No, I have no shame; I'm ripping off a thought from my own mother. But she sent this email yesterday and I've been thinking about it, and wanted to share.
I think I mentioned to you that when S was at [a social service organization] they had a real problem after 9/11 because everyone was sending money to New York, and nothing was left for the folks here. Well, I know that the Tsunami did the same thing because the last time I brought stuff to [a homeless shelter] I talked about it with the woman in charge of donations.
Today I called [a shelter for battered women and their kids] because I needed to make arrangements to drop stuff off. She was so excited because I "wasn't abandoning them like so many other folks were". So I started really thinking it through. These women and their children, are in some way, in the same position as the Katrina evacuees. They are living in a shelter, under someone else's rules and regs; they have nowhere else to go (except possibly back to an abusive relationship); they can't stay in these shelters forever, and some are now out in the street; and they have no resources.

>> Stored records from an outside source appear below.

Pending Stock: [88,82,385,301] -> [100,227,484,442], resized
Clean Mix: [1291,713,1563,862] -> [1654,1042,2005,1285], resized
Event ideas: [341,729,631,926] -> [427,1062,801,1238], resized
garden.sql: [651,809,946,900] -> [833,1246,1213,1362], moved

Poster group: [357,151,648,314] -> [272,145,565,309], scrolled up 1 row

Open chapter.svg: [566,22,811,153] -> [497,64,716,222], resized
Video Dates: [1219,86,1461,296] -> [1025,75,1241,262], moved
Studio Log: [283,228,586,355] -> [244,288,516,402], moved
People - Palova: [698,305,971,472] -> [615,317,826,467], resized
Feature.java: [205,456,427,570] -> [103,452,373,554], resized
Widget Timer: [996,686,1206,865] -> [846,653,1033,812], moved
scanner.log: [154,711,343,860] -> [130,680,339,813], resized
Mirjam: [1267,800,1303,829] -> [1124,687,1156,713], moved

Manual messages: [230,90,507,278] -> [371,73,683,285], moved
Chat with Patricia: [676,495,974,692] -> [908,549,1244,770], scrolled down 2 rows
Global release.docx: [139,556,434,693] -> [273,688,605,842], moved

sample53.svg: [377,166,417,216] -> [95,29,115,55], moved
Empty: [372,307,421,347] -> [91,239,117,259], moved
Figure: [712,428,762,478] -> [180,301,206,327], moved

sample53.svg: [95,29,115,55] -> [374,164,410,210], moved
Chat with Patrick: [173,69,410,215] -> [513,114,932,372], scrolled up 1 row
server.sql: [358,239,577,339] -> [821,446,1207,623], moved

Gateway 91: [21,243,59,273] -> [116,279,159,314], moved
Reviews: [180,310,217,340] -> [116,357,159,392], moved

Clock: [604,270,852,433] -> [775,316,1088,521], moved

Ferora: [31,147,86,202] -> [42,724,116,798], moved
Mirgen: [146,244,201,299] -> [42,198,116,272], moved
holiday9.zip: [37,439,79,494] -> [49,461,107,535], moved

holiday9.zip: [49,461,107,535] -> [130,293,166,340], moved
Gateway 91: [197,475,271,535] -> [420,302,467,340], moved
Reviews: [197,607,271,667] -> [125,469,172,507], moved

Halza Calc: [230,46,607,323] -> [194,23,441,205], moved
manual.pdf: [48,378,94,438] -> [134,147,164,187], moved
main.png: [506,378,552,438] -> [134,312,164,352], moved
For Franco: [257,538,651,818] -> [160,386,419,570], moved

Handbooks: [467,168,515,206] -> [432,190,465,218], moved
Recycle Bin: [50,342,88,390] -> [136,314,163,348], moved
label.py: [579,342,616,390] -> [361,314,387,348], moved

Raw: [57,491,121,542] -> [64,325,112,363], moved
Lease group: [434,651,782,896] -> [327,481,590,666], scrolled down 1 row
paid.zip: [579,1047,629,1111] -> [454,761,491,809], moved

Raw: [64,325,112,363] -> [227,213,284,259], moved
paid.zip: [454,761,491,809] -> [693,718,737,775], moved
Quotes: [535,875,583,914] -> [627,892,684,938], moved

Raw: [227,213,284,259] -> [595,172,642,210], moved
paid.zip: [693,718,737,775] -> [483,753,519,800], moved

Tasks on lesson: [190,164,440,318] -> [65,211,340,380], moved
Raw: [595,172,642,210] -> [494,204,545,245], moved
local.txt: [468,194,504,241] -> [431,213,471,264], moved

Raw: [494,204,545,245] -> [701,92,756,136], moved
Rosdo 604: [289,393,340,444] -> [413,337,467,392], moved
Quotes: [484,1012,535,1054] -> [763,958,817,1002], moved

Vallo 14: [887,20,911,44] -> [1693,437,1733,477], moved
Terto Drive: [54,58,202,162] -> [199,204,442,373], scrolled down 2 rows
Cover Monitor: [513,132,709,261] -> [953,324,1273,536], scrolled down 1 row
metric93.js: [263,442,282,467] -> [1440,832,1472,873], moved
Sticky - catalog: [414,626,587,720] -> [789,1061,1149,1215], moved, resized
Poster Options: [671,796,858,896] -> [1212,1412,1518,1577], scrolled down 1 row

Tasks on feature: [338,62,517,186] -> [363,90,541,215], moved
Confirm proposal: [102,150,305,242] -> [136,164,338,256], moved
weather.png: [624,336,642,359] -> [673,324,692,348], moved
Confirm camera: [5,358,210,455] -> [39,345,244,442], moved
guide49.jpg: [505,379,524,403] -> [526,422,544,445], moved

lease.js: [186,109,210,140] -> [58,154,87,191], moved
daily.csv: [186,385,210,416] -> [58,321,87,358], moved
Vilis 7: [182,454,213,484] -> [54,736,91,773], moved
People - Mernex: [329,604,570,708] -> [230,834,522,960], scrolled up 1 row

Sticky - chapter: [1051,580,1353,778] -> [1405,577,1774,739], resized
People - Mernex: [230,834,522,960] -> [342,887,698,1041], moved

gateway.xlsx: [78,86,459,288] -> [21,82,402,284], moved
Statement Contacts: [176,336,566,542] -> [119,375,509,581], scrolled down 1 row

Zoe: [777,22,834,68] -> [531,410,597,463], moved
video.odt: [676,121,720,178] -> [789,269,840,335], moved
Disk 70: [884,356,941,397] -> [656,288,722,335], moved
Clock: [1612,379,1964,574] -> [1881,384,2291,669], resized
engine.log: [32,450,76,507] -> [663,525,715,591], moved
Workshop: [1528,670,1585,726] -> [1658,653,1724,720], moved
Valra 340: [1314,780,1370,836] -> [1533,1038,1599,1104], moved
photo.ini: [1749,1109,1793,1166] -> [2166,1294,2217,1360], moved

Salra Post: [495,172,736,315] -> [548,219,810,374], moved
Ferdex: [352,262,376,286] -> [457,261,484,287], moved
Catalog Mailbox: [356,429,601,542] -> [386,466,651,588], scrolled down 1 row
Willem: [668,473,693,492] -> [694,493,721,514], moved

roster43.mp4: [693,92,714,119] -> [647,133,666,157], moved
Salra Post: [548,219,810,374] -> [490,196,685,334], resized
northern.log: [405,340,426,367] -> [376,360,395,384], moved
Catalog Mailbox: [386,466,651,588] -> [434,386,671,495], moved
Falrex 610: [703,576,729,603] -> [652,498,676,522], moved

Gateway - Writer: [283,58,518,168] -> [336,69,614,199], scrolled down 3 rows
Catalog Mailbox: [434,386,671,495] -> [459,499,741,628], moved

The difference, as I see it, is that the Katrina folks are going to be getting a lot of help and money from the government, from private donations, from, from, from...they are very visible. The women and kids at [aforementioned shelter] are totally invisible, and aren't getting much from anyone. So, I will continue to do what I do here. Going through our stuff, and collecting from other people, and bringing it to the people that need it in this community. And making sure that they understand that they are just as important.
I know that a lot of people are feeling pretty helpless right now in the face of the disaster, and like they can't do what they would want to do because of their other commitments--family, school, work. But there are other things we can do that also serve; the work we do within our own communities is just as crucial now as at any other time, or even more so.
Thanks Mom. Now step away from CNN already.